Journalists have condemned the Indian government's decision to ban a news channel for a day over its coverage of a terror attack on an air force base earlier this year. Murali Krishnan reports from New Delhi.
On Monday, November 7, one of India's major broadcasters, NDTV, challenged the government's one-day ban on its Hindi-language channel in the country's Supreme Court. The ban has been put on hold after the apex court agreed to hear NDTV's appeal on Tuesday.
The officials decided to ban NDTV India last week over allegations that the channel gave out "sensitive" information during its coverage of a January attack on the Patkhankot air base. The government said the information could have been used by the terrorists' handlers, thus threatening the national security.
In its statement, the ministry said that NDTV disclosed details about the ammunition on the airbase "which was likely to be used by the terrorists themselves or their handlers to cause massive harm not only to national security, international standing of the country but also life of civilians and defense personnel."
Indian air force's base in Pathankot was attacked on January 1 by alleged terrorists from Pakistan. Seven Indian soldiers and six militants were killed in the assault.

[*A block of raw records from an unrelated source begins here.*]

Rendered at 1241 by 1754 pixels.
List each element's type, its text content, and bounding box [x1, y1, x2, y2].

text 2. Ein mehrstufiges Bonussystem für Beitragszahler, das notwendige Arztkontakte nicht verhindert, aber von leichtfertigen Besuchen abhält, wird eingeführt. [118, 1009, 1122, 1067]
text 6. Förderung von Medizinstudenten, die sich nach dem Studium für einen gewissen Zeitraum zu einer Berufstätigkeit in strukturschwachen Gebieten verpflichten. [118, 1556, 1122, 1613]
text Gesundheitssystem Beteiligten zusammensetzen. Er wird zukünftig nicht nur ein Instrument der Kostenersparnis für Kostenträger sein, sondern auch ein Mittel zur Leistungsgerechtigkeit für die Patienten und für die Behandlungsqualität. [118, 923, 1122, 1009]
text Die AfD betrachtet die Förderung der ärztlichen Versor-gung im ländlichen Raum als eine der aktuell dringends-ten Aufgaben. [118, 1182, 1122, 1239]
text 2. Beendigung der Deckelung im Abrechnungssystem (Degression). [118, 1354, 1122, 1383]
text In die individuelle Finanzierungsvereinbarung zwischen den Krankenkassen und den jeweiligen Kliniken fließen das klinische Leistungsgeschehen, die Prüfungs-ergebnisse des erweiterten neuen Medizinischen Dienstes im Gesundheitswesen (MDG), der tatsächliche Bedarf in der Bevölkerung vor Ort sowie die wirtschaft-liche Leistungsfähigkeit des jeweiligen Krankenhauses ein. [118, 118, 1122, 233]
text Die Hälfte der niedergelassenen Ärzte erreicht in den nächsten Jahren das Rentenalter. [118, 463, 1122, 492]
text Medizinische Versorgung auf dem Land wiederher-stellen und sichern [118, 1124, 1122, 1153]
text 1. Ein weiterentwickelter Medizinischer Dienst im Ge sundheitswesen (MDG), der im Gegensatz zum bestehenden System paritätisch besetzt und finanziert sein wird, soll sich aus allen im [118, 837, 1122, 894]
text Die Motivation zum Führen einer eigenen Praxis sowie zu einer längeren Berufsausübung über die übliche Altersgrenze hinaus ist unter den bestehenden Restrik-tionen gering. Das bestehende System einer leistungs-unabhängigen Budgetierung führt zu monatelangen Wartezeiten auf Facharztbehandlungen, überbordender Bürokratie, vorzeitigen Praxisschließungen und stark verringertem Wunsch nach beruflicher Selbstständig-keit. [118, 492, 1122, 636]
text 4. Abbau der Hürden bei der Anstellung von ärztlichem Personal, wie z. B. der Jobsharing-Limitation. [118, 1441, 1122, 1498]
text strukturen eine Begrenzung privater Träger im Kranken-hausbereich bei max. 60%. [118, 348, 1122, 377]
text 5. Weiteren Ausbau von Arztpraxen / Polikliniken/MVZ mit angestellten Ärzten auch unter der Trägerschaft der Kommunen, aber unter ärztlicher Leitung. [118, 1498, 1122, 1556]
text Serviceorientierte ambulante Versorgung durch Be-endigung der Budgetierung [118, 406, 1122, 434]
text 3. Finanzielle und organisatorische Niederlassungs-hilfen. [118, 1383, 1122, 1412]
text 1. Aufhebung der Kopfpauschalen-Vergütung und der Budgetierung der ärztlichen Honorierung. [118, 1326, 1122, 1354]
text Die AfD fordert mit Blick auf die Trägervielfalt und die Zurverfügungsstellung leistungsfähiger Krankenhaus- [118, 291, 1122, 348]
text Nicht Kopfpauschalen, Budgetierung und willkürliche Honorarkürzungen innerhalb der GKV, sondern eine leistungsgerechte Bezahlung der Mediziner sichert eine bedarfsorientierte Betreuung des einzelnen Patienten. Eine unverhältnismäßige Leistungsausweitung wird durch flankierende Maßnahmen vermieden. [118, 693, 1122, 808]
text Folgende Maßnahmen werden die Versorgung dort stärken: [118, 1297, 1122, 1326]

The state of free speech in India
The government's decision to temporarily ban NDTV's coverage was widely censured by activists, journalists' unions and opposition politicians. They accuse the ruling Bharatiya Janata Party (BJP) of singling out NDTV due to its independent news and of muzzling free speech in the country.
"This (the ban) is ridiculous and arbitrary. This is blatant censorship," Sevanti Ninan of the Hoot monitoring group, told DW.
Sandeep Bhushan, a media commentator, said the allegations against NDTV were baseless. "The channel did not reveal anything which was not there in the public domain and which was not reported by other TV channels and newspapers. This is an attempt to control the press," Bhushan told DW.
Media censorship is not new in India. In the past, writers, academics and artists have also come under attack from politicians and religious groups, and various films, theater plays, books and paintings have also been banned.
But media activists and journalists now fear a bigger and more organized attempt from the government to rein in the freedom of speech.
Last year, the information and broadcasting ministry prohibited broadcasters from the "live coverage of any anti-terror operation by security forces, wherein media coverage shall be restricted to periodic briefing by an officer designated by the appropriate government authority."
Modi government slammed
Many believe the government wants to control the media by using the national security pretext.
The Editors Guild of India, an organization representing the editors of newspapers and magazines, billed the ban order as a direct violation of press freedom in the country.
"This first-of-its-kind order to impose a blackout has seen Prime Minister Narendra Modi's government entrust itself with the power to intervene in the functioning of the media and take arbitrary punitive action as and when it does not agree with the coverage," Raj Chengappa, the Guild's president, told DW.
NDTV's competitors have also slammed the decision.
"We express deep concern. This is saddening," famous TV anchor Rajdeep Sardesai, who works for the India Today channel, told DW.
Ravish Kumar, NDTV India's editor who presented the Pathankot live coverage, believes the Supreme Court would be the best judge on the issue.
"We will wait. Let us see what the Supreme Court decides," Kumar told DW.
Experts say the Supreme Court's Tuesday judgment on the NDTV ban would set a benchmark for the freedom of press in India. If the decision goes in favor of the channel, the government would refrain from such actions in the future.